Debs + ensure => latest is a ticking time bomb when running code that should be the same across the entire cluster, and it blew up in our face this time. Let's switch to something else that does actual deployments.
Description
Status | Subtype | Assigned | Task | ||
---|---|---|---|---|---|
Resolved | yuvipanda | T136162 Investigate Tool Labs webservice outage on 2016-05-25 | |||
Declined | None | T136168 Switch toollabs-webservice to be deployed with an actual deployment mechanism |
Event Timeline
This follow-up task from an incident report has not been updated recently. If it is no longer valid, please add a comment explaining why. If it is still valid, please prioritize it appropriately relative to your other work. If you have any questions, feel free to ask me (Greg Grossmeier).

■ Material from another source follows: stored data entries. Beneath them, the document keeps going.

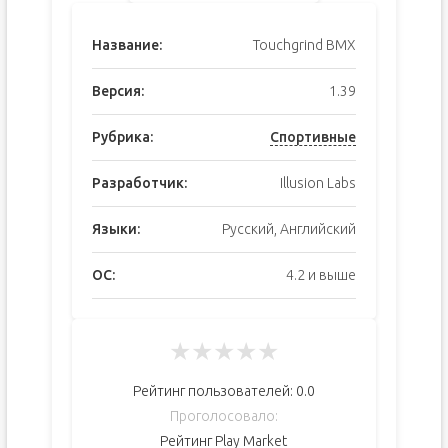
Название:
Touchgrind BMX
Версия:
1.39
Рубрика:
Спортивные
Разработчик:
Illusion Labs
Языки:
Русский, Английский
ОС:
4.2 и выше
★
★
★
★
★
Рейтинг пользователей:
0.0
Проголосовало:
Рейтинг Play Market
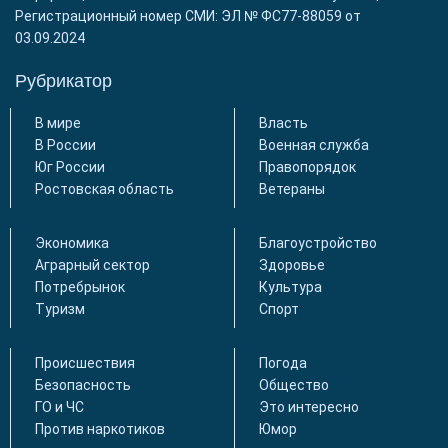
Регистрационный номер СМИ: ЭЛ № ФС77-88059 от
03.09.2024
Рубрикатор
В мире
Власть
В России
Военная служба
Юг России
Правопорядок
Ростовская область
Ветераны
Экономика
Благоустройство
Аграрный сектор
Здоровье
Потребрынок
Культура
Туризм
Спорт
Происшествия
Погода
Безопасность
Общество
ГО и ЧС
Это интересно
Против наркотиков
Юмор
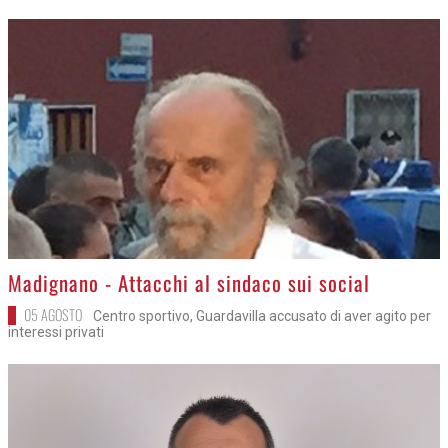
>
Madignano - Attacchi al sindaco sui social
05 AGOSTO
Centro sportivo, Guardavilla accusato di aver agito per
interessi privati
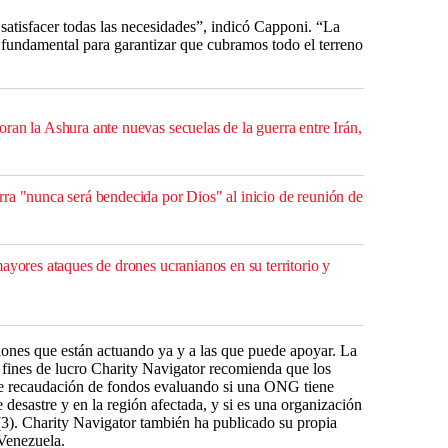
satisfacer todas las necesidades”, indicó Capponi. “La
fundamental para garantizar que cubramos todo el terreno
ran la Ashura ante nuevas secuelas de la guerra entre Irán,
ra "nunca será bendecida por Dios" al inicio de reunión de
ayores ataques de drones ucranianos en su territorio y
iones que están actuando ya y a las que puede apoyar. La
 fines de lucro Charity Navigator recomienda que los
de recaudación de fondos evaluando si una ONG tiene
e desastre y en la región afectada, y si es una organización
)(3). Charity Navigator también ha publicado su propia
 Venezuela.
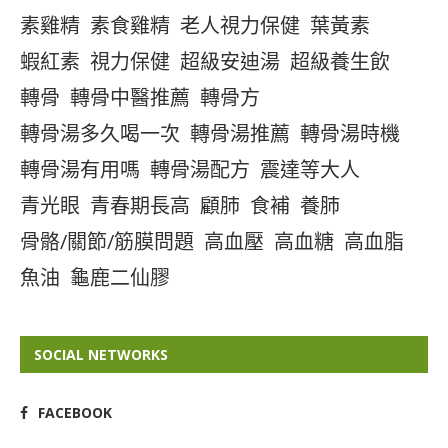
素雞精
素食雞精
老人視力保健
葉黃素
蝦紅素
視力保健
超級安迪湯
超級養生飲
轉骨
轉骨中醫推薦
轉骨方
轉骨湯多久喝一次
轉骨湯推薦
轉骨湯時機
轉骨湯有用嗎
轉骨湯配方
震達等大人
青光眼
青春期長高
顧肺
食補
養肺
骨骼/關節/筋膜問題
高血壓
高血糖
高血脂
魚油
龜鹿二仙膠
SOCIAL NETWORKS
FACEBOOK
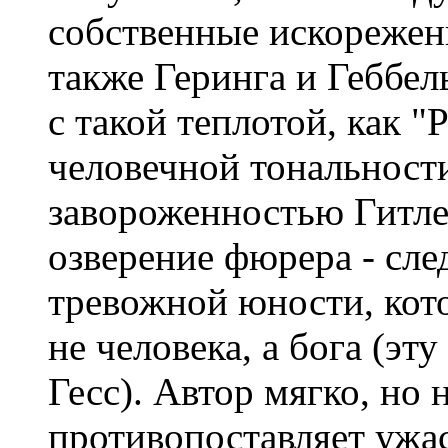
собственные искореженн
также Геринга и Геббел
с такой теплотой, как "
человечной тональност
завороженностью Гитле
озверение фюрера - сле
тревожной юности, кот
не человека, а бога (э
Гесс). Автор мягко, но
противопоставляет ужас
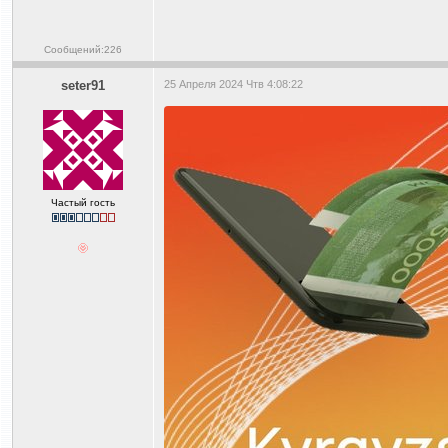
Сообщений:226
seter91
25 Апреля 2024 Чтв 4:08:22
Частый гость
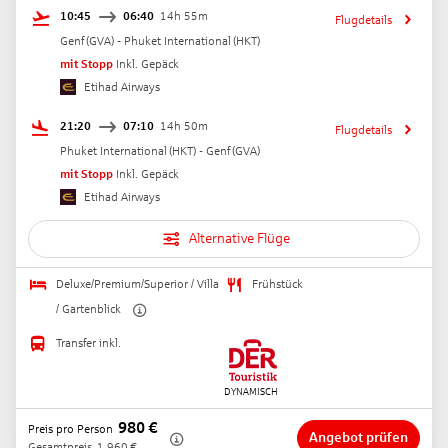
10:45
06:40
14h 55m
Flugdetails
Genf
(
GVA
) -
Phuket International
(
HKT
)
mit Stopp
Inkl. Gepäck
Etihad Airways
21:20
07:10
14h 50m
Flugdetails
Phuket International
(
HKT
) -
Genf
(
GVA
)
mit Stopp
Inkl. Gepäck
Etihad Airways
Alternative Flüge
Deluxe/Premium/Superior / Villa
Frühstück
/ Gartenblick
Transfer inkl.
980
€
Preis pro Person
Angebot prüfen
Gesamtpreis
1.960
€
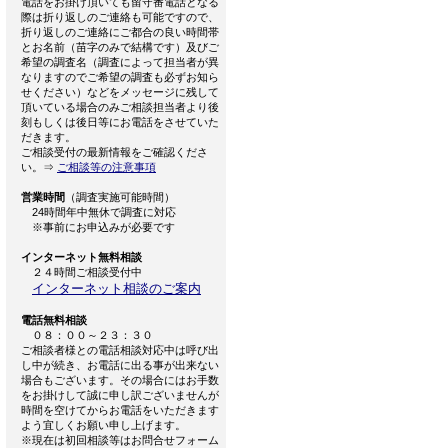
電話をお掛け頂いても留守番電話となる
際は折り返しのご連絡も可能ですので、
折り返しのご連絡にご都合の良い時間帯
とお名前（苗字のみで結構です）及びご
希望の調査名（調査によって担当者が異
なりますのでご希望の調査も必ずお知ら
せください）などをメッセージに残して
頂いている場合のみご相談担当者より後
刻もしくは後日等にお電話をさせていた
だきます。
ご相談受付の最新情報をご確認くださ
い。⇒
ご相談等の注意事項
営業時間
（調査実施可能時間）
24時間年中無休で調査に対応
※事前にお申込みが必要です
インターネット無料相談
２４時間ご相談受付中
インターネット相談のご案内
電話無料相談
０８：００～２３：３０
ご相談者様との電話相談対応中は呼び出
し中が続き、お電話に出る事が出来ない
場合もございます。その場合にはお手数
をお掛けして誠に申し訳ございませんが
時間を空けてからお電話をいただきます
よう宜しくお願い申し上げます。
※現在は初回相談等はお問合せフォーム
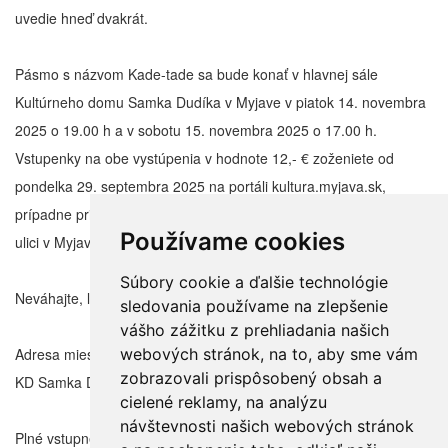
uvedie hneď dvakrát.
Pásmo s názvom Kade-tade sa bude konať v hlavnej sále
Kultúrneho domu Samka Dudíka v Myjave v piatok 14. novembra
2025 o 19.00 h a v sobotu 15. novembra 2025 o 17.00 h.
Vstupenky na obe vystúpenia v hodnote 12,- € zoženiete od
pondelka 29. septembra 2025 na portáli kultura.myjava.sk,
prípadne priamo v kancelárií kultúrneho domu na Partizánskej
Používame cookies
ulici v Myjave.
Súbory cookie a ďalšie technológie
Neváhajte, lístky sa míňajú ozaj rýchlo!
sledovania používame na zlepšenie
vášho zážitku z prehliadania našich
webových stránok, na to, aby sme vám
Adresa miesta konania
zobrazovali prispôsobený obsah a
KD Samka Dudíka, Myjava
cielené reklamy, na analýzu
návštevnosti našich webových stránok
Plné vstupné: 12 €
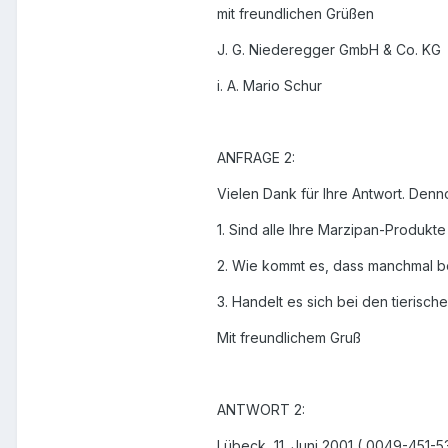
mit freundlichen Grüßen
J. G. Niederegger GmbH & Co. KG
i. A. Mario Schur
ANFRAGE 2:
Vielen Dank für Ihre Antwort. Den
1. Sind alle Ihre Marzipan-Produkte
2. Wie kommt es, dass manchmal be
3. Handelt es sich bei den tierisc
Mit freundlichem Gruß
ANTWORT 2:
Lübeck, 11. Juni 2001 ( 0049-451-5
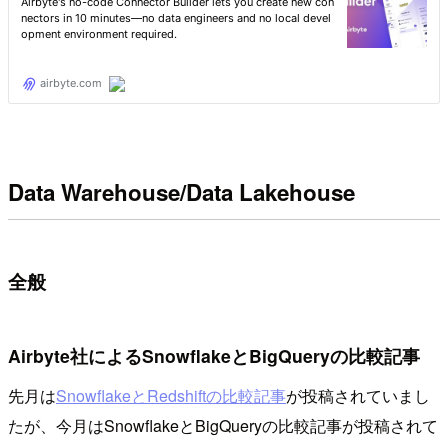
Data Warehouse/Data Lakehouse
全般
Airbyte社によるSnowflakeとBigQueryの比較記事
先月は
SnowflakeとRedshiftの比較記事
が投稿されていまし
たが、今月はSnowflakeとBigQueryの比較記事が投稿されて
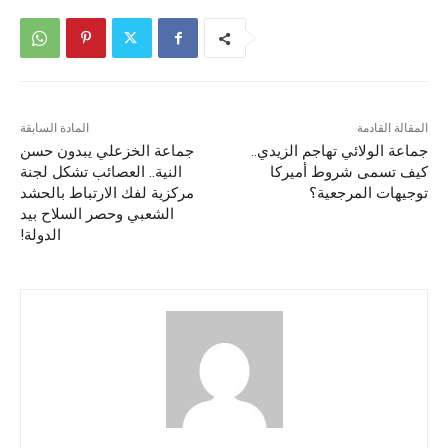
المقالة القادمة
المادة السابقة
جماعة الولائي تهاجم الزيدي..
جماعة الخزعلي يبدون حسن
كيف تسمى شروط أميركا
النية.. العصائب تشكل لجنة
توجيهات المرجعية؟
مركزية لفك الارتباط بالحشد
الشعبي وحصر السلاح بيد
الدولة!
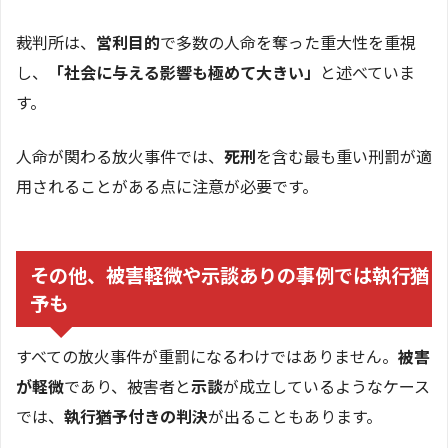
裁判所は、
営利目的
で多数の人命を奪った重大性を重視
し、
「社会に与える影響も極めて大きい」
と述べていま
す。
人命が関わる放火事件では、
死刑
を含む最も重い刑罰が適
用されることがある点に注意が必要です。
その他、被害軽微や示談ありの事例では執行猶
予も
すべての放火事件が重罰になるわけではありません。
被害
が軽微
であり、被害者と
示談
が成立しているようなケース
では、
執行猶予付きの判決
が出ることもあります。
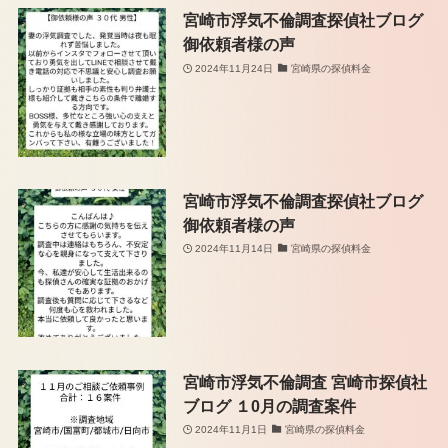
宮崎市浮気不倫調査探偵社ブログ
御依頼者様の声
2024年11月24日
宮崎県の探偵料金
宮崎市浮気不倫調査探偵社ブログ
御依頼者様の声
2024年11月14日
宮崎県の探偵料金
宮崎市浮気不倫調査 宮崎市探偵社
ブログ １0月の調査案件
2024年11月1日
宮崎県の探偵料金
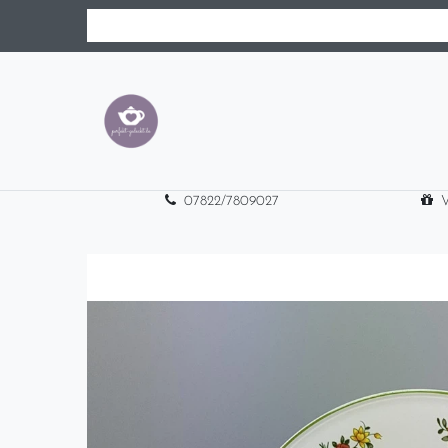
07822/7809027
V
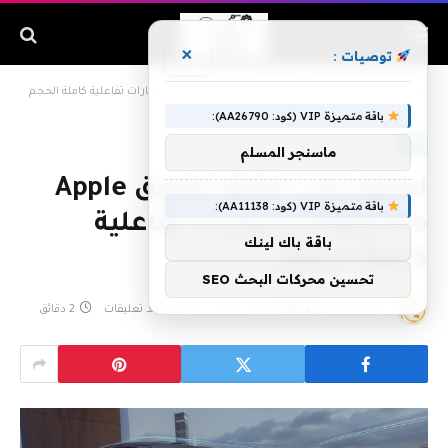
×
توصيات :
الرئيسية
»
لامبورجيني تطلق تطبيق Apple Vision Pro بسيارات تفاعلية كاملة الحجم
باقة متميزة VIP (كود: AA26790):
ابل
ماسنجر المسلم
لامبورجيني تطلق تطبيق Apple
باقة متميزة VIP (كود: AA11138):
Vision Pro بسيارات تفاعلية
باقة باك لينك
كاملة الحجم
تحسين محركات البحث SEO
بواسطة
8 يوليو، 2026
eshraag
لا توجد تعليقات
2 دقائق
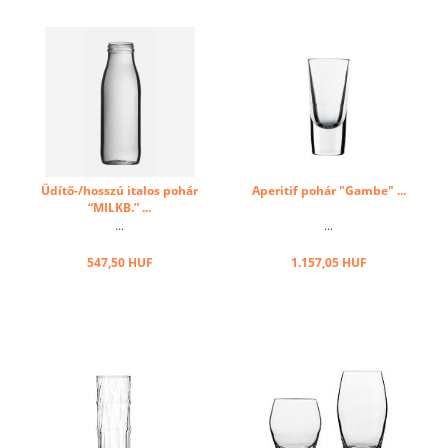
Üdítő-/hosszú italos pohár
Aperitif pohár "Gambe" ...
“MILKB.” ...
...
...
547,50 HUF
1.157,05 HUF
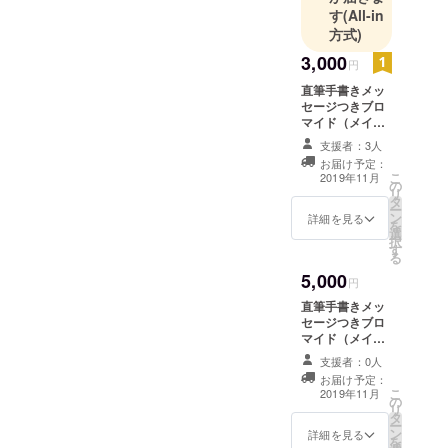
す
(All-in
第２回2019
方式)
年12月1日に
3,000
社会人百合
円
をテーマに
直筆手書きメッ
聖ルリス病
セージつきブロ
マイド（メイン
院で働く女
キャスト） 診察
支援者：3人
性たちの百
券※１ ※１）診察
お届け予定：
券はご希望の
合をお届け
こ
2019年11月
の
【お名前】【生
リ
いたしまし
タ
年月日】【性
ー
た。
ン
別】をお入れす
詳細を見る
を
選
ることができま
2020年は新
択
す
すので備考欄に
る
型コロナウ
ご記入くださ
5,000
イルスの影
い。
円
響で撮影を
直筆手書きメッ
セージつきブロ
メインとし
マイド（メイン
た活動にな
キャスト） 診察
支援者：0人
ります。
券※１ ランダム
お届け予定：
缶バッジセット
こ
2019年11月
の
※１）診察券はご
リ
タ
希望の【お名
ー
ン
前】【生年月
詳細を見る
を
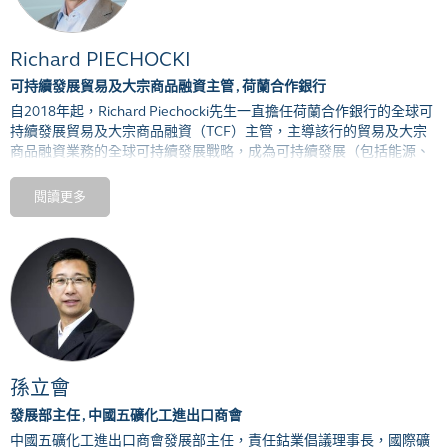
Richard PIECHOCKI
可持續發展貿易及大宗商品融資主管 , 荷蘭合作銀行
自
2018
年起，
Richard Piechocki
先生一直擔任荷蘭合作銀行的全球可
持續發展貿易及大宗商品融資
（
TCF
）
主管，主導該行的貿易及大宗
商品融資業務的全球可持續發展戰略，成為可持續發展
（
包括能源、
金屬和農業在內多個大宗商品價值鏈方面
）
的前領「思想領袖」。具
體工作包括為荷蘭合作銀行制定戰略，促使其成為
TCF
客戶心目中一
閱讀更多
流的（商業）金融「可持續」解決方案的提供者，同時實現該行可持
續發展計劃的商業化。
Piechocki
先生於
1992
年取得大學學位後便加入荷蘭合作銀行，於可持
續發展領域擁有
20
年的豐富經驗。
2006
至
2011
年期間，他出任主理
經理
（
Issue Manager
）
，負責制定信貸批核流程以及持份者溝通方
面的可持續發展政策。在擔任現職前，他曾任可持續發展部的高級可
持續發展業務戰略分析師，負責設計、推動及落實責任供應鏈監管及
可追溯性以及循環經濟方面的可持續發展計劃。他在任期間一直協助
客戶經理識別出可持續發展的問題，並就可持續發展及循環利用解決
孫立會
方案向各大公司提供建議。
發展部主任 , 中國五礦化工進出口商會
中國五礦化工進出口商會發展部主任
，
責任鈷業倡議理事長
，
國際礦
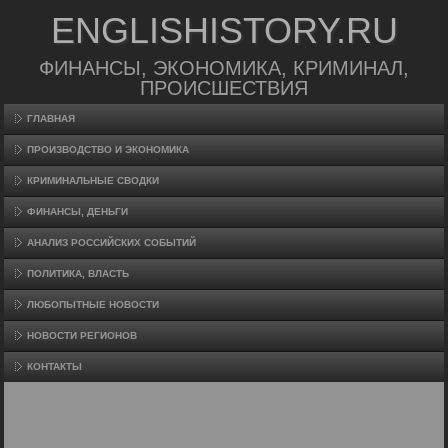
ENGLISHISTORY.RU
ФИНАНСЫ, ЭКОНОМИКА, КРИМИНАЛ,
ПРОИСШЕСТВИЯ
ГЛАВНАЯ
ПРОИЗВΟДСТВО И ЭКОНОМИКА
КРИМИНАЛЬНЫЕ СВОДКИ
ФИНАНСЫ, ДЕНЬГИ
АНАЛИЗ РОССИЙСКИХ СОБЫТИЙ
ПОЛИТИКА, ВЛАСТЬ
ЛЮБОПЫТНЫЕ НОВОСТИ
НОВОСТИ РЕГИОНОВ
КОНТАКТЫ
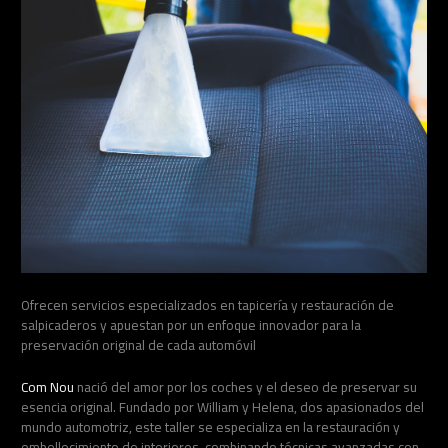
Ofrecen servicios especializados en tapicería y restauración de
salpicaderos y apuestan por un enfoque innovador para la
preservación original de cada automóvil
Com Nou
nació del amor por los coches y el deseo de preservar su
esencia original. Fundado por William y Helena, dos apasionados del
mundo automotriz, este taller se especializa en la restauración y
embellecimiento de interiores, combinando técnicas avanzadas con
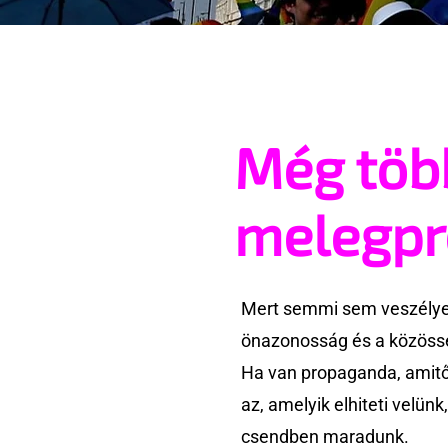
Még töb
melegp
Mert semmi sem veszélyes
önazonosság és a közössé
Ha van propaganda, amitől
az, amelyik elhiteti velün
csendben maradunk.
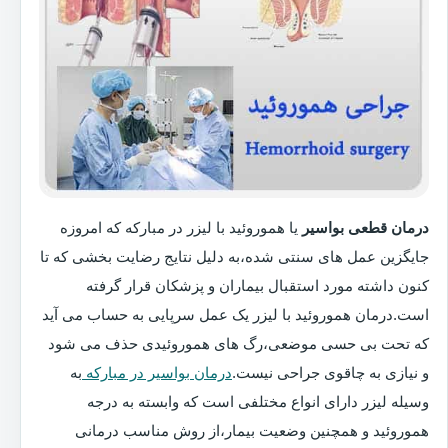
درمان قطعی بواسیر
یا هموروئید با لیزر در مبارکه که امروزه
جایگزین عمل های سنتی شده،به دلیل نتایج رضایت بخشی که تا
کنون داشته مورد استقبال بیماران و پزشکان قرار گرفته
است.درمان هموروئید با لیزر یک عمل سرپایی به حساب می آید
که تحت بی حسی موضعی،رگ های هموروئیدی حذف می شود
و نیازی به چاقوی جراحی نیست.
درمان بواسیر در مبارکه
به
وسیله لیزر دارای انواع مختلفی است که وابسته به درجه
هموروئید و همچنین وضعیت بیمار،از روش مناسب درمانی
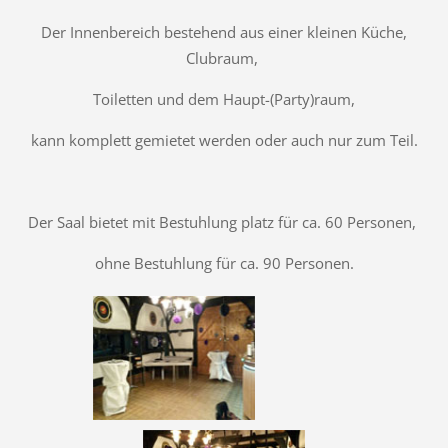
Der Innenbereich bestehend aus einer kleinen Küche,
Clubraum,
Toiletten und dem Haupt-(Party)raum,
kann komplett gemietet werden oder auch nur zum Teil.
Der Saal bietet mit Bestuhlung platz für ca. 60 Personen,
ohne Bestuhlung für ca. 90 Personen.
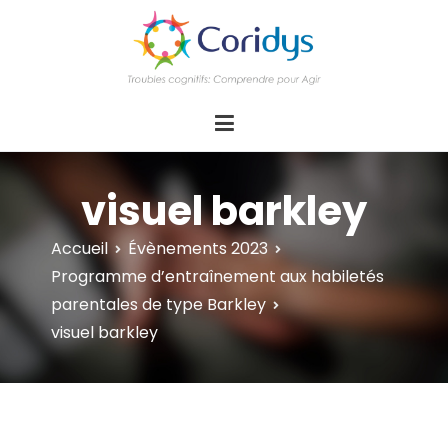
ASSOCIATION CORIDYS – Troubles
CORIDYS, association loi 1901, 4 pôles
d'actions Information Accompagnement
cognitifs
Innovation/E­xpertise Formations autour des
troubles cognitifs dys ou acquis
visuel barkley
Accueil
Évènements 2023
Programme d’entraînement aux habiletés
parentales de type Barkley
visuel barkley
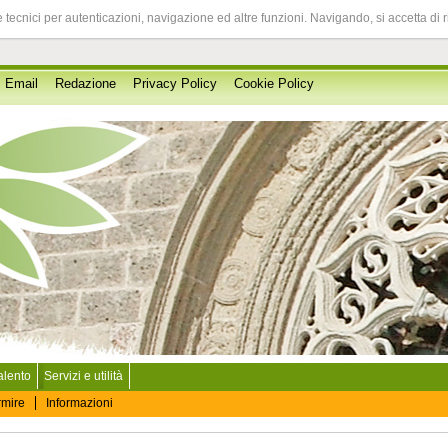
 tecnici per autenticazioni, navigazione ed altre funzioni. Navigando, si accetta di 
Email
Redazione
Privacy Policy
Cookie Policy
Salento
Servizi e utilità
rmire
Informazioni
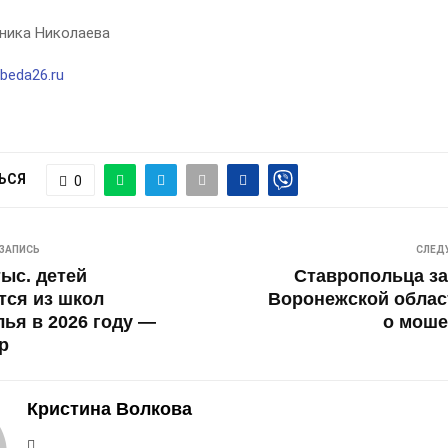
ника Николаева
beda26.ru
ЬСЯ
0
ЗАПИСЬ
СЛЕД
тыс. детей
Ставропольца з
тся из школ
Воронежской облас
ья в 2026 году —
о моше
р
Кристина Волкова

I just ran into this, specifically the ensure => latest. I didn't realize that by uploading a new deb it would instantly be upgraded.
I *do* think that debs are the ideal deployment mechanism here, but not with ensure => latest. Just => present, combined with a manual cumin command to upgrade it everywhere plus the rebuild of docker images.
An alternative to =>present would be specifying an exact version (even having it as a hiera data object so that it's possible to upgrade a single server or environment). I've found that to be helpful in the past.
This is not a perfect system, but honestly reading the incident I agree with T136168#2328773 that this would not have had any effect.